Tomorrow is Monday.
I don't mind it being Monday, I just wish I could have a week with no obligations. One that I could run the errands I needed, go to the dentist, doctor and get a pedicure and not worry about time away from the office. Maybe we should make it two weeks off. I could get a massage, catch up on some movies and just think things out.
I woke up feeling so depressed. I did get up, watched some tv while the dogs were out back and then went back up to take a nap. When I got up again it was for lunch and I watched Dirty Dancing while I cleaned the kitchen and did some chores in the living room.
Depression is scaring me and I can feel the overpowering sense of 'it doesn't matter anyway' overtaking me sometimes. I am going to try and find a counselor to talk to again just because I can't stand my head being like this and can't figure out how to get past it.
It is like there is a little me inside my head looking at what is happening and pounding on that door saying 'no no no' and the big me inside my head is just laying there going 'what's next'. The little me is trying to keep some hope there and the big me is feeling overwhelmed.

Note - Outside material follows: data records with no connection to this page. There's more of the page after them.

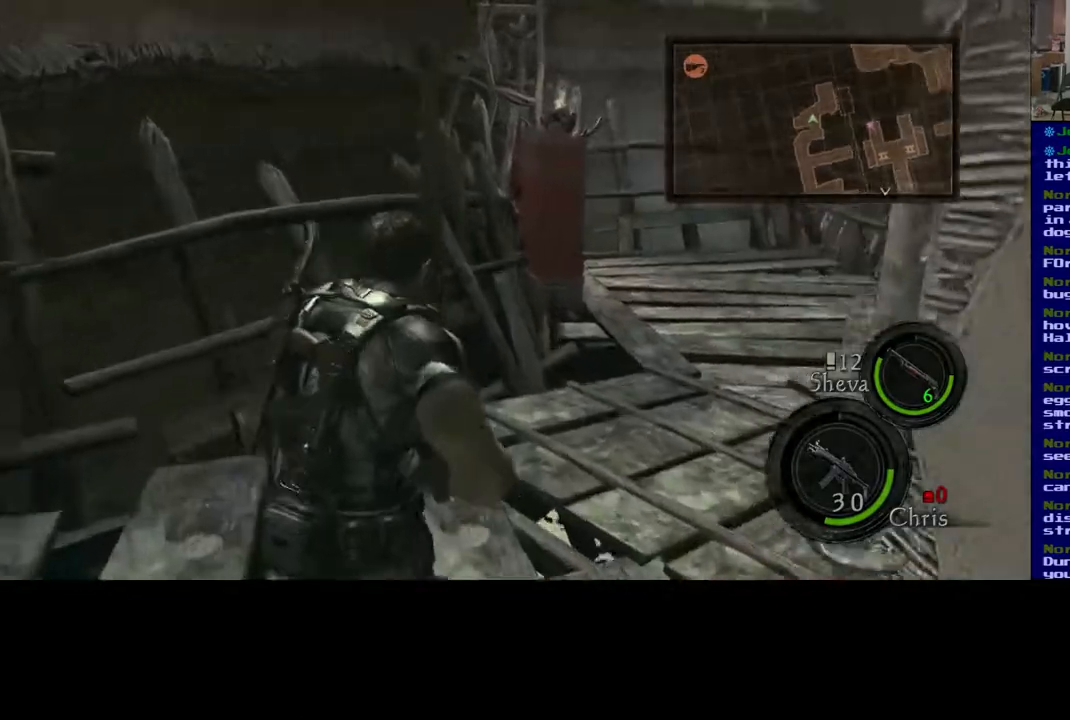
{"buttons": [], "left_stick": "up", "right_stick": "center", "events": [[233, "right_stick", "center"]]}
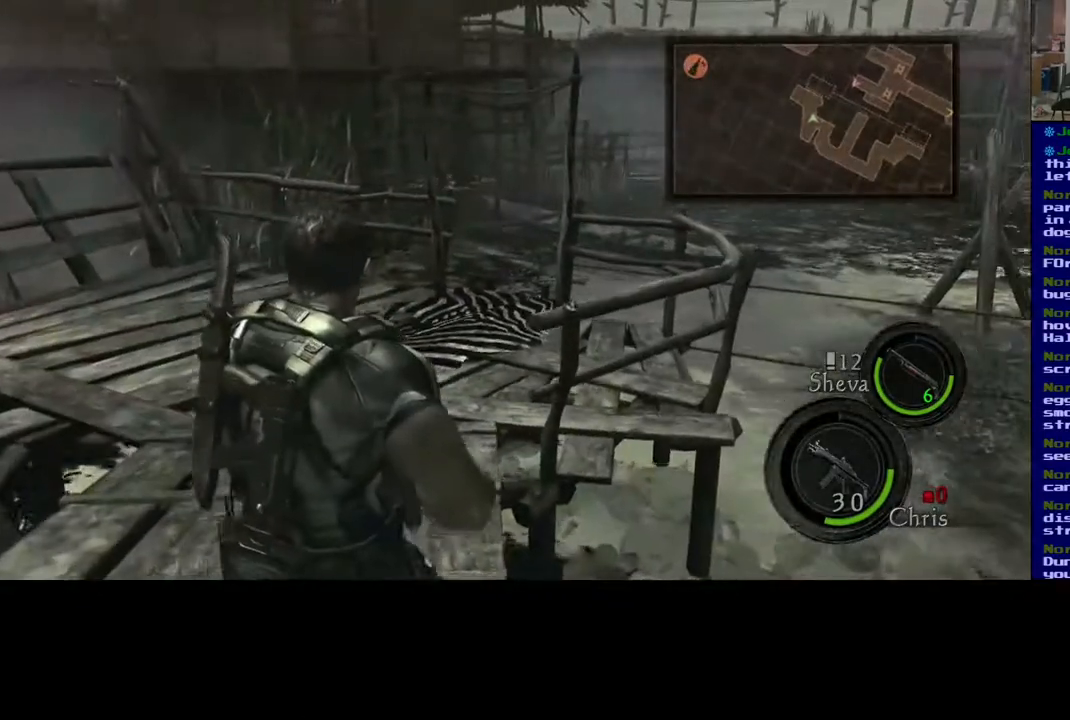
{"buttons": [], "left_stick": "up", "right_stick": "center", "events": [[150, "right_stick", "left"], [367, "right_stick", "center"]]}
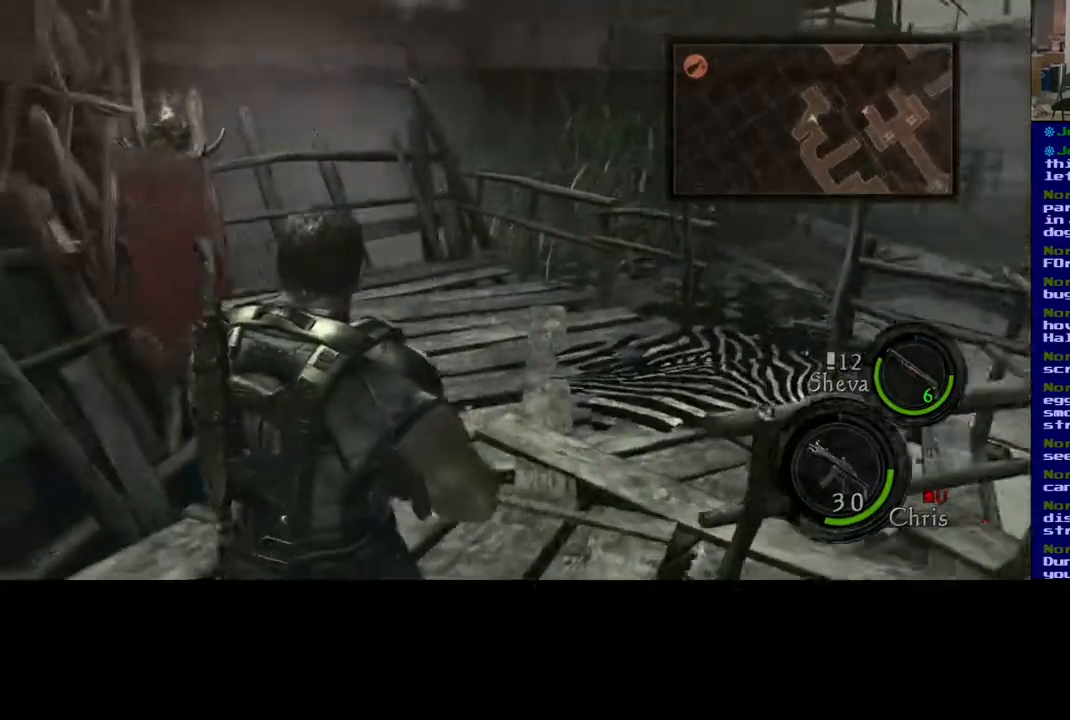
{"buttons": [], "left_stick": "up", "right_stick": "center", "events": []}
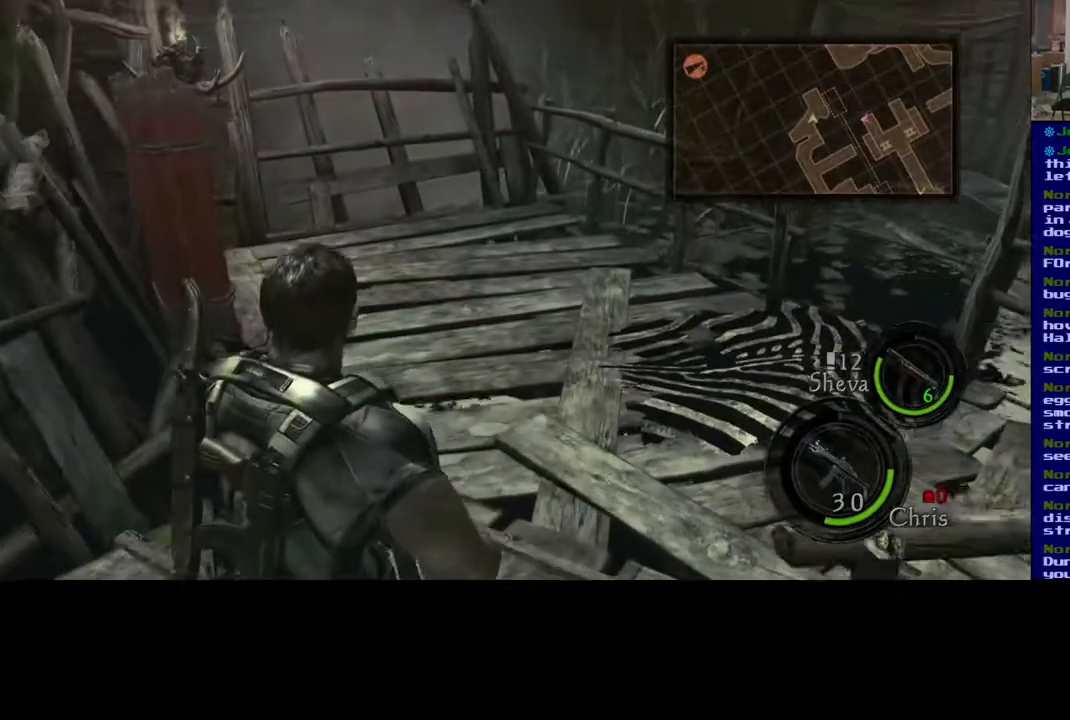
{"buttons": [], "left_stick": "up-right", "right_stick": "center", "events": [[333, "left_stick", "up-right"]]}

That last paragraph was a downer but it is just what is happening. After the whole bit with my dad dying I come home to a letter from the IRS saying my return was missing some info. I have to look into and submit the information and I can't reach my CPA on the phone. This means I may not get the stimulus check because they won't issue it if they think I still owe money.
Does it ever end?
On a different note.
I made some decisions this weekend to really start getting rid of the 'things' around my house that are cluttering it up. I have so many things that are just that, things. The next three months is going to be many trips to the goodwill and the dump and to friends houses with items. Maybe even some things will be seen on ebay. But I realized that I am done. I am tired of trying to hold it all together and keep track of all the pieces. I am not going nuts and gutting the place, there will definately be some precious items kept, but this time in October the house will look different.
I am trying to think of where I want to live. I visited a friend and her place was beautiful. Open yard and a plant that attracted butterflies and a nice piece of country. It was so much cooler outside than in the city that I was amazed at the difference. I really want to work at moving sometime next year to a place either in a small town or outside of a suburb. Yep. I haven't figured out what state - montana looks pretty, west virginia is nice, pennsylvania for some reason is still my favorite choice.